JOB ITEM
Your reply should restate the lines from the top of the entries through the line containing "X55000000Y-129000000D03*" word for word, with no pictures.
Segment Start: DATASET CONTENT
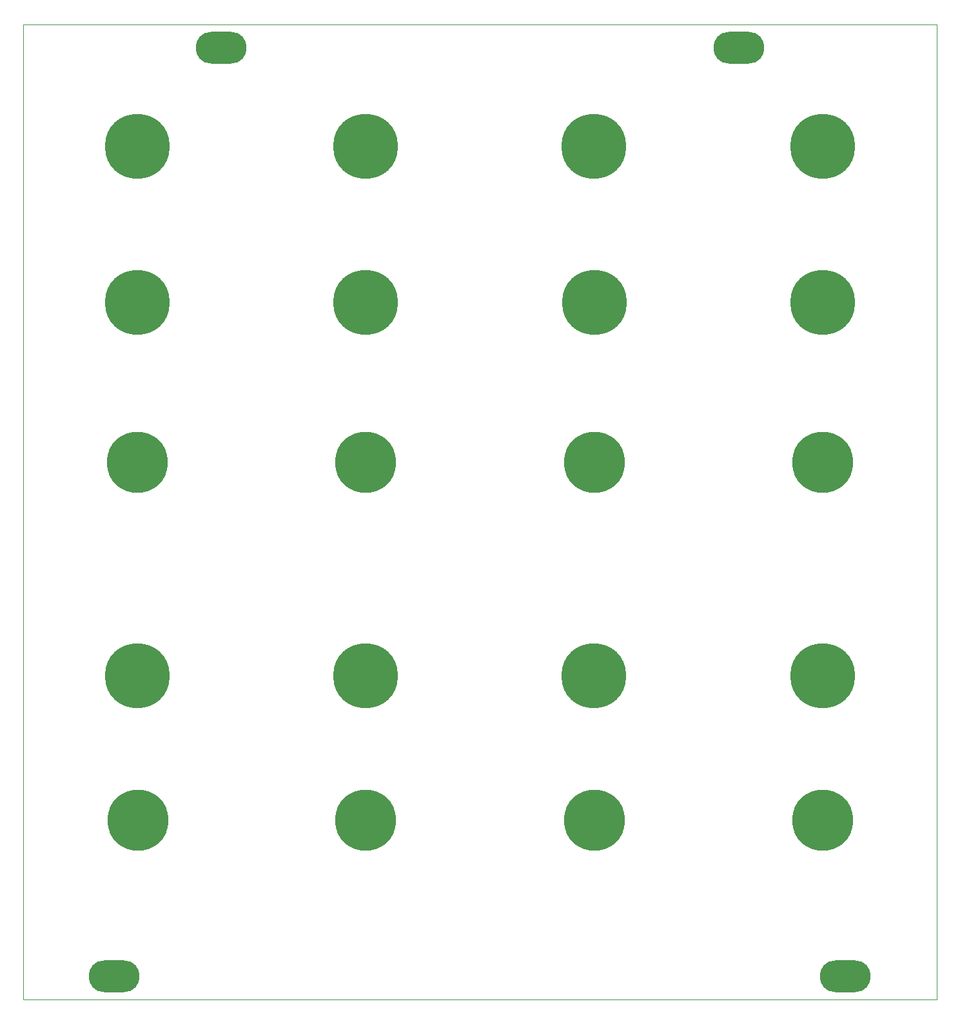
<source format=gtl>
G04 #@! TF.GenerationSoftware,KiCad,Pcbnew,(6.0.0)*
G04 #@! TF.CreationDate,2022-07-07T20:20:35+01:00*
G04 #@! TF.ProjectId,Drumbox,4472756d-626f-4782-9e6b-696361645f70,rev?*
G04 #@! TF.SameCoordinates,Original*
G04 #@! TF.FileFunction,Copper,L1,Top*
G04 #@! TF.FilePolarity,Positive*
%FSLAX46Y46*%
G04 Gerber Fmt 4.6, Leading zero omitted, Abs format (unit mm)*
G04 Created by KiCad (PCBNEW (6.0.0)) date 2022-07-07 20:20:35*
%MOMM*%
%LPD*%
G01*
G04 APERTURE LIST*
G04 #@! TA.AperFunction,Profile*
%ADD10C,0.050000*%
G04 #@! TD*
G04 #@! TA.AperFunction,ComponentPad*
%ADD11O,6.700000X4.200000*%
G04 #@! TD*
G04 #@! TA.AperFunction,ViaPad*
%ADD12C,8.500000*%
G04 #@! TD*
G04 #@! TA.AperFunction,ViaPad*
%ADD13C,8.000000*%
G04 #@! TD*
G04 APERTURE END LIST*
D10*
X40000000Y-43500000D02*
X160000000Y-43500000D01*
X160000000Y-171500000D02*
X40000000Y-171500000D01*
X160000000Y-43500000D02*
X160000000Y-171500000D01*
X40000000Y-43500000D02*
X40000000Y-171500000D01*
D11*
X148000000Y-168500000D03*
X66000000Y-46500000D03*
X134000000Y-46500000D03*
X52000000Y-168500000D03*
D12*
X84995066Y-128996300D03*
D13*
X84999999Y-147991588D03*
D12*
X144998766Y-79997533D03*
X114990244Y-128996639D03*
X84999327Y-59490916D03*
D13*
X145000000Y-101000000D03*
D12*
X144986537Y-59497983D03*
X84994632Y-79998991D03*
X54984521Y-59498309D03*
D13*
X144992586Y-147991588D03*
X55100000Y-147950000D03*
X84989232Y-100992932D03*
X115000000Y-101000000D03*
X114997644Y-147997644D03*
D12*
X55000000Y-129000000D03*
X114992606Y-59498655D03*
X114997977Y-79996300D03*
X54978457Y-79972408D03*
X144985173Y-128998991D03*
D13*
X54991588Y-100988900D03*
M02*

</source>
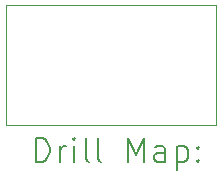
<source format=gbr>
%TF.GenerationSoftware,KiCad,Pcbnew,9.0.6*%
%TF.CreationDate,2026-01-08T16:07:43-06:00*%
%TF.ProjectId,SOIC-8_3.9x4.9_P1.27,534f4943-2d38-45f3-932e-3978342e395f,rev?*%
%TF.SameCoordinates,Original*%
%TF.FileFunction,Drillmap*%
%TF.FilePolarity,Positive*%
%FSLAX45Y45*%
G04 Gerber Fmt 4.5, Leading zero omitted, Abs format (unit mm)*
G04 Created by KiCad (PCBNEW 9.0.6) date 2026-01-08 16:07:43*
%MOMM*%
%LPD*%
G01*
G04 APERTURE LIST*
%ADD10C,0.050000*%
%ADD11C,0.200000*%
G04 APERTURE END LIST*
D10*
X11785600Y-9379350D02*
X13563600Y-9379350D01*
X13563600Y-10395350D01*
X11785600Y-10395350D01*
X11785600Y-9379350D01*
D11*
X12043877Y-10709334D02*
X12043877Y-10509334D01*
X12043877Y-10509334D02*
X12091496Y-10509334D01*
X12091496Y-10509334D02*
X12120067Y-10518858D01*
X12120067Y-10518858D02*
X12139115Y-10537905D01*
X12139115Y-10537905D02*
X12148639Y-10556953D01*
X12148639Y-10556953D02*
X12158162Y-10595048D01*
X12158162Y-10595048D02*
X12158162Y-10623620D01*
X12158162Y-10623620D02*
X12148639Y-10661715D01*
X12148639Y-10661715D02*
X12139115Y-10680762D01*
X12139115Y-10680762D02*
X12120067Y-10699810D01*
X12120067Y-10699810D02*
X12091496Y-10709334D01*
X12091496Y-10709334D02*
X12043877Y-10709334D01*
X12243877Y-10709334D02*
X12243877Y-10576000D01*
X12243877Y-10614096D02*
X12253401Y-10595048D01*
X12253401Y-10595048D02*
X12262924Y-10585524D01*
X12262924Y-10585524D02*
X12281972Y-10576000D01*
X12281972Y-10576000D02*
X12301020Y-10576000D01*
X12367686Y-10709334D02*
X12367686Y-10576000D01*
X12367686Y-10509334D02*
X12358162Y-10518858D01*
X12358162Y-10518858D02*
X12367686Y-10528381D01*
X12367686Y-10528381D02*
X12377210Y-10518858D01*
X12377210Y-10518858D02*
X12367686Y-10509334D01*
X12367686Y-10509334D02*
X12367686Y-10528381D01*
X12491496Y-10709334D02*
X12472448Y-10699810D01*
X12472448Y-10699810D02*
X12462924Y-10680762D01*
X12462924Y-10680762D02*
X12462924Y-10509334D01*
X12596258Y-10709334D02*
X12577210Y-10699810D01*
X12577210Y-10699810D02*
X12567686Y-10680762D01*
X12567686Y-10680762D02*
X12567686Y-10509334D01*
X12824829Y-10709334D02*
X12824829Y-10509334D01*
X12824829Y-10509334D02*
X12891496Y-10652191D01*
X12891496Y-10652191D02*
X12958162Y-10509334D01*
X12958162Y-10509334D02*
X12958162Y-10709334D01*
X13139115Y-10709334D02*
X13139115Y-10604572D01*
X13139115Y-10604572D02*
X13129591Y-10585524D01*
X13129591Y-10585524D02*
X13110543Y-10576000D01*
X13110543Y-10576000D02*
X13072448Y-10576000D01*
X13072448Y-10576000D02*
X13053401Y-10585524D01*
X13139115Y-10699810D02*
X13120067Y-10709334D01*
X13120067Y-10709334D02*
X13072448Y-10709334D01*
X13072448Y-10709334D02*
X13053401Y-10699810D01*
X13053401Y-10699810D02*
X13043877Y-10680762D01*
X13043877Y-10680762D02*
X13043877Y-10661715D01*
X13043877Y-10661715D02*
X13053401Y-10642667D01*
X13053401Y-10642667D02*
X13072448Y-10633143D01*
X13072448Y-10633143D02*
X13120067Y-10633143D01*
X13120067Y-10633143D02*
X13139115Y-10623620D01*
X13234353Y-10576000D02*
X13234353Y-10776000D01*
X13234353Y-10585524D02*
X13253401Y-10576000D01*
X13253401Y-10576000D02*
X13291496Y-10576000D01*
X13291496Y-10576000D02*
X13310543Y-10585524D01*
X13310543Y-10585524D02*
X13320067Y-10595048D01*
X13320067Y-10595048D02*
X13329591Y-10614096D01*
X13329591Y-10614096D02*
X13329591Y-10671239D01*
X13329591Y-10671239D02*
X13320067Y-10690286D01*
X13320067Y-10690286D02*
X13310543Y-10699810D01*
X13310543Y-10699810D02*
X13291496Y-10709334D01*
X13291496Y-10709334D02*
X13253401Y-10709334D01*
X13253401Y-10709334D02*
X13234353Y-10699810D01*
X13415305Y-10690286D02*
X13424829Y-10699810D01*
X13424829Y-10699810D02*
X13415305Y-10709334D01*
X13415305Y-10709334D02*
X13405782Y-10699810D01*
X13405782Y-10699810D02*
X13415305Y-10690286D01*
X13415305Y-10690286D02*
X13415305Y-10709334D01*
X13415305Y-10585524D02*
X13424829Y-10595048D01*
X13424829Y-10595048D02*
X13415305Y-10604572D01*
X13415305Y-10604572D02*
X13405782Y-10595048D01*
X13405782Y-10595048D02*
X13415305Y-10585524D01*
X13415305Y-10585524D02*
X13415305Y-10604572D01*
M02*

</source>
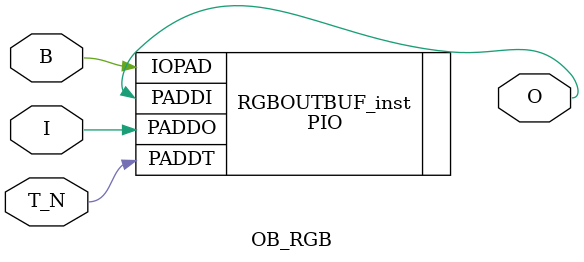
<source format=v>
`timescale 1ns/1ns
module OB_RGB (T_N, I, O, B);

	//Port Type List [Expanded Bus/Bit]
	input T_N;
	input I;
	output O;
	inout B;



	//IP Ports Tied Off for Simulation

	PIO RGBOUTBUF_inst(.PADDT(T_N), .PADDO(I), .PADDI(O), .IOPAD(B));


endmodule

</source>
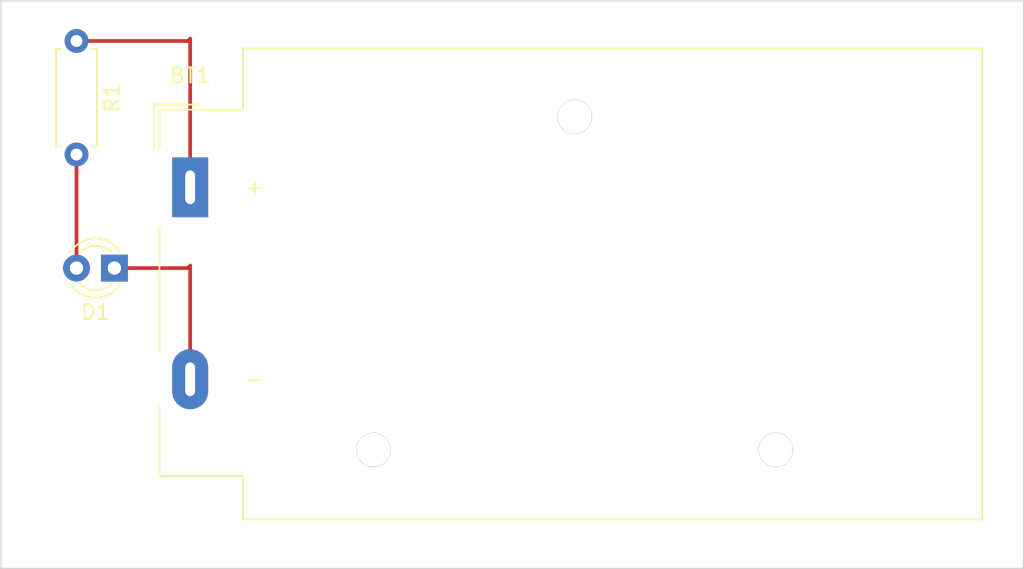
<source format=kicad_pcb>
(kicad_pcb (version 20221018) (generator pcbnew)

  (general
    (thickness 1.6)
  )

  (paper "A4")
  (layers
    (0 "F.Cu" signal)
    (31 "B.Cu" signal)
    (32 "B.Adhes" user "B.Adhesive")
    (33 "F.Adhes" user "F.Adhesive")
    (34 "B.Paste" user)
    (35 "F.Paste" user)
    (36 "B.SilkS" user "B.Silkscreen")
    (37 "F.SilkS" user "F.Silkscreen")
    (38 "B.Mask" user)
    (39 "F.Mask" user)
    (40 "Dwgs.User" user "User.Drawings")
    (41 "Cmts.User" user "User.Comments")
    (42 "Eco1.User" user "User.Eco1")
    (43 "Eco2.User" user "User.Eco2")
    (44 "Edge.Cuts" user)
    (45 "Margin" user)
    (46 "B.CrtYd" user "B.Courtyard")
    (47 "F.CrtYd" user "F.Courtyard")
    (48 "B.Fab" user)
    (49 "F.Fab" user)
    (50 "User.1" user)
    (51 "User.2" user)
    (52 "User.3" user)
    (53 "User.4" user)
    (54 "User.5" user)
    (55 "User.6" user)
    (56 "User.7" user)
    (57 "User.8" user)
    (58 "User.9" user)
  )

  (setup
    (pad_to_mask_clearance 0)
    (grid_origin 18.34 51.3)
    (pcbplotparams
      (layerselection 0x00010fc_ffffffff)
      (plot_on_all_layers_selection 0x0000000_00000000)
      (disableapertmacros false)
      (usegerberextensions false)
      (usegerberattributes true)
      (usegerberadvancedattributes true)
      (creategerberjobfile true)
      (dashed_line_dash_ratio 12.000000)
      (dashed_line_gap_ratio 3.000000)
      (svgprecision 4)
      (plotframeref false)
      (viasonmask false)
      (mode 1)
      (useauxorigin false)
      (hpglpennumber 1)
      (hpglpenspeed 20)
      (hpglpendiameter 15.000000)
      (dxfpolygonmode true)
      (dxfimperialunits true)
      (dxfusepcbnewfont true)
      (psnegative false)
      (psa4output false)
      (plotreference true)
      (plotvalue true)
      (plotinvisibletext false)
      (sketchpadsonfab false)
      (subtractmaskfromsilk false)
      (outputformat 1)
      (mirror false)
      (drillshape 1)
      (scaleselection 1)
      (outputdirectory "")
    )
  )

  (net 0 "")
  (net 1 "/Vin")
  (net 2 "0")
  (net 3 "/Anode")

  (footprint "LED_THT:LED_D3.0mm" (layer "F.Cu") (at 28.5 38.76 180))

  (footprint "Resistor_THT:R_Axial_DIN0207_L6.3mm_D2.5mm_P7.62mm_Horizontal" (layer "F.Cu") (at 25.96 23.52 -90))

  (footprint "Battery:BatteryHolder_MPD_BA9VPC_1xPP3" (layer "F.Cu") (at 33.58 33.34))

  (gr_line (start 89.46 20.82) (end 89.46 58.92)
    (stroke (width 0.1) (type default)) (layer "Edge.Cuts") (tstamp 2ebc3f37-999c-4d14-8bf2-b50d0d97a1cb))
  (gr_line (start 20.88 58.92) (end 20.88 20.82)
    (stroke (width 0.1) (type default)) (layer "Edge.Cuts") (tstamp 6f32c00a-fa62-485f-8f44-d3f4bf491a6c))
  (gr_line (start 89.46 58.92) (end 20.88 58.92)
    (stroke (width 0.1) (type default)) (layer "Edge.Cuts") (tstamp 7c9df8cf-79a3-4850-878c-4de1d3c481be))
  (gr_line (start 20.88 20.82) (end 89.46 20.82)
    (stroke (width 0.1) (type default)) (layer "Edge.Cuts") (tstamp beb60b86-91fe-4287-82b0-c1cf6aa9fee0))

  (segment (start 33.42 23.52) (end 25.96 23.52) (width 0.25) (layer "F.Cu") (net 1) (tstamp 5c9efbda-d491-4d6a-8489-8deddc00bfaf))
  (segment (start 33.58 23.36) (end 33.42 23.52) (width 0.25) (layer "F.Cu") (net 1) (tstamp 97e640aa-7641-4507-8081-383a6f9fa751))
  (segment (start 33.58 33.34) (end 33.58 23.36) (width 0.25) (layer "F.Cu") (net 1) (tstamp f89140df-f746-48f9-81d3-6f755ceae26c))
  (segment (start 33.42 38.76) (end 33.58 38.6) (width 0.25) (layer "F.Cu") (net 2) (tstamp 36ab9f39-2eec-44f6-9961-e5e0adf89ac5))
  (segment (start 33.58 38.6) (end 33.58 46.22) (width 0.25) (layer "F.Cu") (net 2) (tstamp 7dc052a5-f05d-4982-9bb1-9415e7cf3878))
  (segment (start 28.5 38.76) (end 33.42 38.76) (width 0.25) (layer "F.Cu") (net 2) (tstamp d499ce71-1832-4aa2-a502-f9ec9559b6c0))
  (segment (start 25.96 31.14) (end 25.96 38.76) (width 0.25) (layer "F.Cu") (net 3) (tstamp 3984c326-58c9-45b4-9596-5ec4927c6b6b))

)

</source>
Segment End: DATASET CONTENT
RESPONSE
<source format=gtl>
G04 #@! TF.GenerationSoftware,KiCad,Pcbnew,(6.0.0)*
G04 #@! TF.CreationDate,2022-07-07T20:20:35+01:00*
G04 #@! TF.ProjectId,Drumbox,4472756d-626f-4782-9e6b-696361645f70,rev?*
G04 #@! TF.SameCoordinates,Original*
G04 #@! TF.FileFunction,Copper,L1,Top*
G04 #@! TF.FilePolarity,Positive*
%FSLAX46Y46*%
G04 Gerber Fmt 4.6, Leading zero omitted, Abs format (unit mm)*
G04 Created by KiCad (PCBNEW (6.0.0)) date 2022-07-07 20:20:35*
%MOMM*%
%LPD*%
G01*
G04 APERTURE LIST*
G04 #@! TA.AperFunction,Profile*
%ADD10C,0.050000*%
G04 #@! TD*
G04 #@! TA.AperFunction,ComponentPad*
%ADD11O,6.700000X4.200000*%
G04 #@! TD*
G04 #@! TA.AperFunction,ViaPad*
%ADD12C,8.500000*%
G04 #@! TD*
G04 #@! TA.AperFunction,ViaPad*
%ADD13C,8.000000*%
G04 #@! TD*
G04 APERTURE END LIST*
D10*
X40000000Y-43500000D02*
X160000000Y-43500000D01*
X160000000Y-171500000D02*
X40000000Y-171500000D01*
X160000000Y-43500000D02*
X160000000Y-171500000D01*
X40000000Y-43500000D02*
X40000000Y-171500000D01*
D11*
X148000000Y-168500000D03*
X66000000Y-46500000D03*
X134000000Y-46500000D03*
X52000000Y-168500000D03*
D12*
X84995066Y-128996300D03*
D13*
X84999999Y-147991588D03*
D12*
X144998766Y-79997533D03*
X114990244Y-128996639D03*
X84999327Y-59490916D03*
D13*
X145000000Y-101000000D03*
D12*
X144986537Y-59497983D03*
X84994632Y-79998991D03*
X54984521Y-59498309D03*
D13*
X144992586Y-147991588D03*
X55100000Y-147950000D03*
X84989232Y-100992932D03*
X115000000Y-101000000D03*
X114997644Y-147997644D03*
D12*
X55000000Y-129000000D03*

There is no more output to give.